Durante la audiencia de formalización de Ricardo Neira, único imputado por el femicidio de Carolina Fuentes, la fiscalía dio a conocer distintos antecedes sobre la investigación que permitió concretar la detención del sujeto.

Antes de proceder a entregar detalles de los hechos, los fiscales indicaron que Neira habría golpeado y asfixiado a la mujer el 30 de junio, luego de una discusión. Según expusieron, el hecho ocurrió en cercanías del campo del imputado, ubicado en la comuna de Portezuelo.

En la instancia, el fiscal Álvaro Hermosilla recordó que, en su única declaración, el imputado «indica que el día 30 de junio habría ido hasta el Cesfam de Portezuelo y que luego habían llegado a su domicilio de Ninhue. Permanecieron en ese lugar por 40 minutos (junto a Carolina) y luego suben a la camioneta. Antes que se retiraran de ese lugar, la víctima tuvo un incidente con el imputado, a propósito que ella había perdido su teléfono celular».
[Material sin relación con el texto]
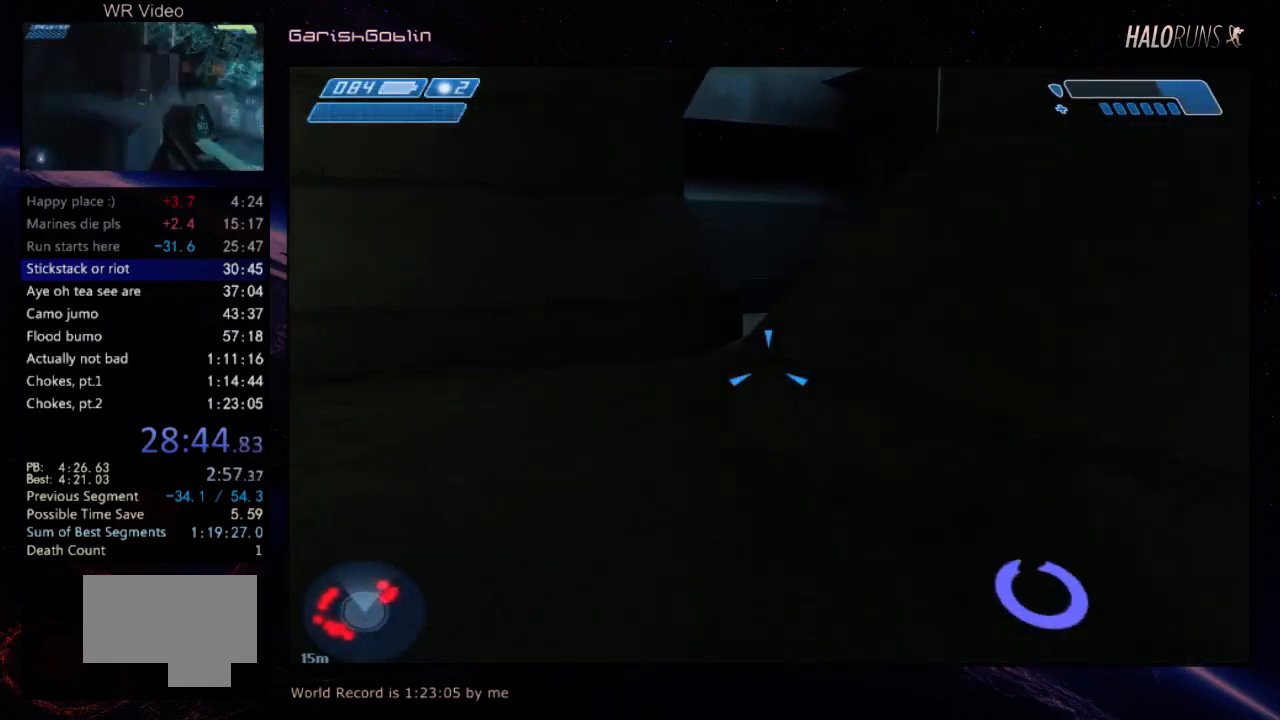
{"keys": ["w"], "events": []}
De acuerdo al fiscal, ese mismo día, cerca de las 14:00 horas, el teléfono se apaga. «Antes de aquello, la víctima tuvo una conversación con su hermana y decía que se disponía a regresar a Santiago», detalló. Ese mismo día, de acuerdo al imputado, habría llevado a Carolina hasta la ciudad de Chillán.

Pericias

Sin embargo -precisó- «su teléfono da cuenta de una dinámica distinta. Pasadas las 16:00 horas el registro de datos indica que él va hacia el sector de Trehuaco y desde ese lugar se dirige a Quirihue, pero antes de llegar a Quirihue se detiene dos kilómetros antes. Para nosotros es indiciario del lugar donde habría depositado el cuerpo en esta primera fase».
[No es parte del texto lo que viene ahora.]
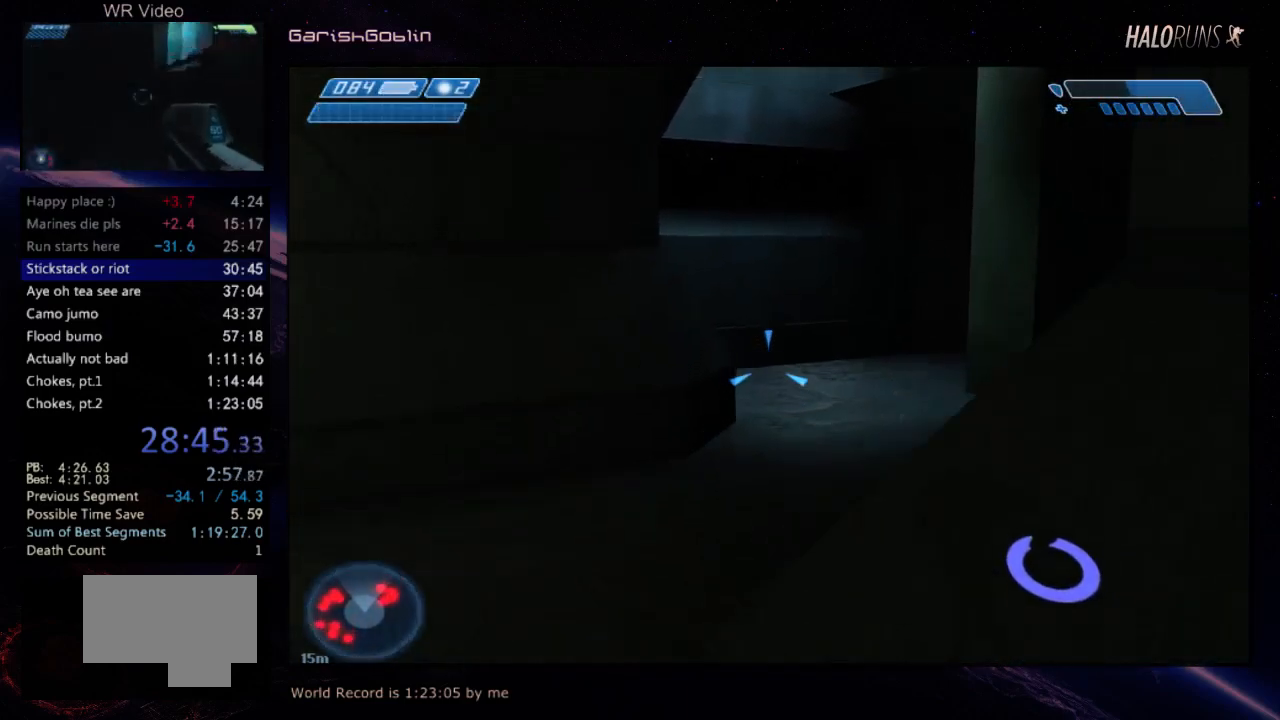
{"keys": ["w"], "events": []}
«Ese mismo día se dirige a Quirihue, sigue hasta esa ciudad, regresa al sector (donde habría dejado el cuerpo), luego regresa a Quirihue, camina por Quirihue y posteriormente regresa al lugar donde finalmente se pierde la señal. Por lo tanto, su declaración contrasta con lo que dice su teléfono sobre la ubicación», añadió.